Hi,
I’ve encountered a very weird problem today, and managed to narrow it down to something quite basic. The code below:
from torchvision.models.inception import inception_v3 as get_model
from torch import multiprocessing
import os
def check_model():
print(os.getpid(), 'check_model start')
net = get_model()
print(os.getpid(), 'number of parameters', len(list(net.parameters())))
net.cuda(device=0)
print(os.getpid(), 'device', next(net.parameters()).device)
print(os.getpid(), 'check_model end')
def main():
print(os.getpid(), 'main start')
check_model()
p = multiprocessing.Process(target=check_model)
p.start()
p.join()
print(os.getpid(), 'main end with exitcode', p.exitcode)
if __name__ == '__main__':
main()
Fails on the 2nd call to check_model
, which is done through a new process (multiprocessing.Process
). Please see the output below:
13232 main start
13232 check_model start
13232 number of parameters 292
13232 device cuda:0
13232 check_model end
13242 check_model start
13242 number of parameters 292
Process Process-1:
Traceback (most recent call last):
File "/home/ubuntu/anaconda3/lib/python3.6/multiprocessing/process.py", line 258, in _bootstrap
self.run()
File "/home/ubuntu/anaconda3/lib/python3.6/multiprocessing/process.py", line 93, in run
self._target(*self._args, **self._kwargs)

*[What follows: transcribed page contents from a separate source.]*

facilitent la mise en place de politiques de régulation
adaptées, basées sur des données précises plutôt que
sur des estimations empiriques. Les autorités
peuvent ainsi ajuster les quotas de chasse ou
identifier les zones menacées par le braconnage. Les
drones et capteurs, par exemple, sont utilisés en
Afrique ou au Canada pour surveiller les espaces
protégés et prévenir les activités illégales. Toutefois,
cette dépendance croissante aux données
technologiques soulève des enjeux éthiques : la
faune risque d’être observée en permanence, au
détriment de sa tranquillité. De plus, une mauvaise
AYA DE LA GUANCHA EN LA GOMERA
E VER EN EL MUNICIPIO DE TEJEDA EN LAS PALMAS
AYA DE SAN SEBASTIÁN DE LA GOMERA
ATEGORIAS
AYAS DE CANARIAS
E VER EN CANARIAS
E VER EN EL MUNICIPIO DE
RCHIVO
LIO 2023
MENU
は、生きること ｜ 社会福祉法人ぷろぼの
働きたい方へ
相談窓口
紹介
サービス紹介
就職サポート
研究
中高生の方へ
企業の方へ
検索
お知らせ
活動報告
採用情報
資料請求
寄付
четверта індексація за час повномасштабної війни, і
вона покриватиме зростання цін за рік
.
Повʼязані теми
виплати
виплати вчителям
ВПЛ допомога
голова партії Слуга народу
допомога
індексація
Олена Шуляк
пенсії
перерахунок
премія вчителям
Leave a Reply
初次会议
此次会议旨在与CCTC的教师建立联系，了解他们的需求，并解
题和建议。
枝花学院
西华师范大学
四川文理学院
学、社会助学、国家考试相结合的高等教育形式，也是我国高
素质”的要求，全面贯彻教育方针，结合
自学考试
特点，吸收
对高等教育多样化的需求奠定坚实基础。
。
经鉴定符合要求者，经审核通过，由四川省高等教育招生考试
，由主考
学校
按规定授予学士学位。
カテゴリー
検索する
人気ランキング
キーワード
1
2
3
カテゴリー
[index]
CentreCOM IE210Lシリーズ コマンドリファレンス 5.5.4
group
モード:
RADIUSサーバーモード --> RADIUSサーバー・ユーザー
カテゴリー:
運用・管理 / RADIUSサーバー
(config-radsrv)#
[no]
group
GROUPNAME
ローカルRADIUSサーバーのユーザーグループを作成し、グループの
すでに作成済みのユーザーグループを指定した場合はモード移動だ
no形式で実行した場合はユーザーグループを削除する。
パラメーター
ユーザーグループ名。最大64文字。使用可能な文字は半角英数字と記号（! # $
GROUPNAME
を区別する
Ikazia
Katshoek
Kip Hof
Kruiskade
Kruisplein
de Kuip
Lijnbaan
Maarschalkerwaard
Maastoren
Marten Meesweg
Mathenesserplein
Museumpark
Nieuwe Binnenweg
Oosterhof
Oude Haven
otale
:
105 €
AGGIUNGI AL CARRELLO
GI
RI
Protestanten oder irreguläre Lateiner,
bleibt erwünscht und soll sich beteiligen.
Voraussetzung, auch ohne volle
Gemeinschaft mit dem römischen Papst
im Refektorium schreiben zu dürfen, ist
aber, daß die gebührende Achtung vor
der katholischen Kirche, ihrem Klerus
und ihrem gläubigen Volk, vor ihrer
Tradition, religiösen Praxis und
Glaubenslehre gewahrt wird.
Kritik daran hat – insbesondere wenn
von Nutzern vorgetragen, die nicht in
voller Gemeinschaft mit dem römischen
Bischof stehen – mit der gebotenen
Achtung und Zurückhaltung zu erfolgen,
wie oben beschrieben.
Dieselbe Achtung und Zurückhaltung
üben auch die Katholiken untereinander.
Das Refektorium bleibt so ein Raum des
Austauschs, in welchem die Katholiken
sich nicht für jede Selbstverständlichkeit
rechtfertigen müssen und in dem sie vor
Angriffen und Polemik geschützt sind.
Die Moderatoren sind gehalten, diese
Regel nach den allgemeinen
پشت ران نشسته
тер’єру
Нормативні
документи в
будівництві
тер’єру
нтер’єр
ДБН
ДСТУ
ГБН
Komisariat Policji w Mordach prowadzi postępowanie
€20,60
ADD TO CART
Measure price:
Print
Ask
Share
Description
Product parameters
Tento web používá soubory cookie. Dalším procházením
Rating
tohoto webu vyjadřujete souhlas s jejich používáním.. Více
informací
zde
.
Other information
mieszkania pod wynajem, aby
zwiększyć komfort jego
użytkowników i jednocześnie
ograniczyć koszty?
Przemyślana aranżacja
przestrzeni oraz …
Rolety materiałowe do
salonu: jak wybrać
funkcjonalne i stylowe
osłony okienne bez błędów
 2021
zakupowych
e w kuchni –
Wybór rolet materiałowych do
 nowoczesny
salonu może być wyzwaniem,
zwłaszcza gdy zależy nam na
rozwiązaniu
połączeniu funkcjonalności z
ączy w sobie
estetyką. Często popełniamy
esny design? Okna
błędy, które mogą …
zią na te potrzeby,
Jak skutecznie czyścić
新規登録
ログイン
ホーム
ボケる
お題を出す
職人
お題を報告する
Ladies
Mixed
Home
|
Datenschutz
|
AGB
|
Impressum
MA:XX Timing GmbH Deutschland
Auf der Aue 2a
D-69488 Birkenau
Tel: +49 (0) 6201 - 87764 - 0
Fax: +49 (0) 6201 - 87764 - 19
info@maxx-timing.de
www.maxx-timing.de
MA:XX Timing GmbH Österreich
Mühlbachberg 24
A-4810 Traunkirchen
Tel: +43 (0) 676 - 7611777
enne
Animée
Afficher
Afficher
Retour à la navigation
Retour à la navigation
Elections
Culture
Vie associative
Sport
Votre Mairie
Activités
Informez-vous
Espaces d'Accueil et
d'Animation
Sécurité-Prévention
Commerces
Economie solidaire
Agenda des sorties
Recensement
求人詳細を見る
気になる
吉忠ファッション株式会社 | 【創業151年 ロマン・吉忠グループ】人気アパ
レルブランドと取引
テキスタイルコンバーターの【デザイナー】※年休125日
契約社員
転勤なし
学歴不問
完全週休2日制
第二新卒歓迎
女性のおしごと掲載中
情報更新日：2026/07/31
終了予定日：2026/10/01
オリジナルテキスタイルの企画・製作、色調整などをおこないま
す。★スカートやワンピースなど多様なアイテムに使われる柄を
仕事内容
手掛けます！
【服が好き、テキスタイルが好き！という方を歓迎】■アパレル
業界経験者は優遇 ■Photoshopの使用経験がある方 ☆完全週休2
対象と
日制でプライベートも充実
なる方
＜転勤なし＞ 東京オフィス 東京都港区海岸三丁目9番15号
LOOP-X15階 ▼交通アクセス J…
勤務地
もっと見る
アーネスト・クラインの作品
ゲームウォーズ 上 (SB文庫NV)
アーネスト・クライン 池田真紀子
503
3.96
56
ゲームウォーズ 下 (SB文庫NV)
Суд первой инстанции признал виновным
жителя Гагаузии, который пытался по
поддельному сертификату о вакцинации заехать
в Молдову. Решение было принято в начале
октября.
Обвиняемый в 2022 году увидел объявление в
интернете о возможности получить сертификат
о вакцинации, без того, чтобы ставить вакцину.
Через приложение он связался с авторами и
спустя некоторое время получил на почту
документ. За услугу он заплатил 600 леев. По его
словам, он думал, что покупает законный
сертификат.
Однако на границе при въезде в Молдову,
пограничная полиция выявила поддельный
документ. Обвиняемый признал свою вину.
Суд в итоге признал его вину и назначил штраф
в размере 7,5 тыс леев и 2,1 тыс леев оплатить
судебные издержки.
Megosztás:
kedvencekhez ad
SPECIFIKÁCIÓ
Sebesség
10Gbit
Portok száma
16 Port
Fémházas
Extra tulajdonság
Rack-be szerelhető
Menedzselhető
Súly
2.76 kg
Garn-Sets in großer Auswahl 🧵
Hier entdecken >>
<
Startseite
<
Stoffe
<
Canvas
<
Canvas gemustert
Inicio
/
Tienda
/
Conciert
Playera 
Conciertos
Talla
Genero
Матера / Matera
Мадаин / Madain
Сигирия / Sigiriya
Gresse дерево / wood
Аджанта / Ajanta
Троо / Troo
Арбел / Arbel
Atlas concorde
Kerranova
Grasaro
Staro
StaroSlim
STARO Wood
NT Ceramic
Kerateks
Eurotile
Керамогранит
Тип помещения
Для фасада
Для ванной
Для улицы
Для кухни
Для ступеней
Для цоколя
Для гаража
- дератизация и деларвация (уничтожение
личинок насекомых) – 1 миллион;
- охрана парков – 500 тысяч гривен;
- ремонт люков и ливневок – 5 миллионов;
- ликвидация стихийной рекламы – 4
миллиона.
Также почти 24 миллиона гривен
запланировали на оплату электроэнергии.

File "src/tmp2.py", line 10, in check_model
net.cuda(device=0)
File "/home/ubuntu/venvs/algo/lib/python3.6/site-packages/torch/nn/modules/module.py", line 249, in cuda
return self._apply(lambda t: t.cuda(device))
File "/home/ubuntu/venvs/algo/lib/python3.6/site-packages/torch/nn/modules/module.py", line 176, in _apply
module._apply(fn)
File "/home/ubuntu/venvs/algo/lib/python3.6/site-packages/torch/nn/modules/module.py", line 176, in _apply
module._apply(fn)
File "/home/ubuntu/venvs/algo/lib/python3.6/site-packages/torch/nn/modules/module.py", line 182, in _apply
param.data = fn(param.data)
File "/home/ubuntu/venvs/algo/lib/python3.6/site-packages/torch/nn/modules/module.py", line 249, in <lambda>
return self._apply(lambda t: t.cuda(device))
RuntimeError: CUDA error (3): initialization error
13232 main end with exitcode 1
If I replace the call to multiprocessing.Process
with a regular call to the check_model
function, the problem disappear. Also, if I remove the line net.cuda(device=0)
the problem disappear. However, I need these functionalities for my code…
Why is this happening? I’ve tried different builtin models (VGG, ResNet) to no avail.
I’ve also tried calling the check_model
twice through a child process (multiprocessing.Process
) and it worked. It seems it only fails when a parent process created the net and then a child process creates another and tries to transfer it to the GPU.
Any advice will be appreciated, thanks.
Ran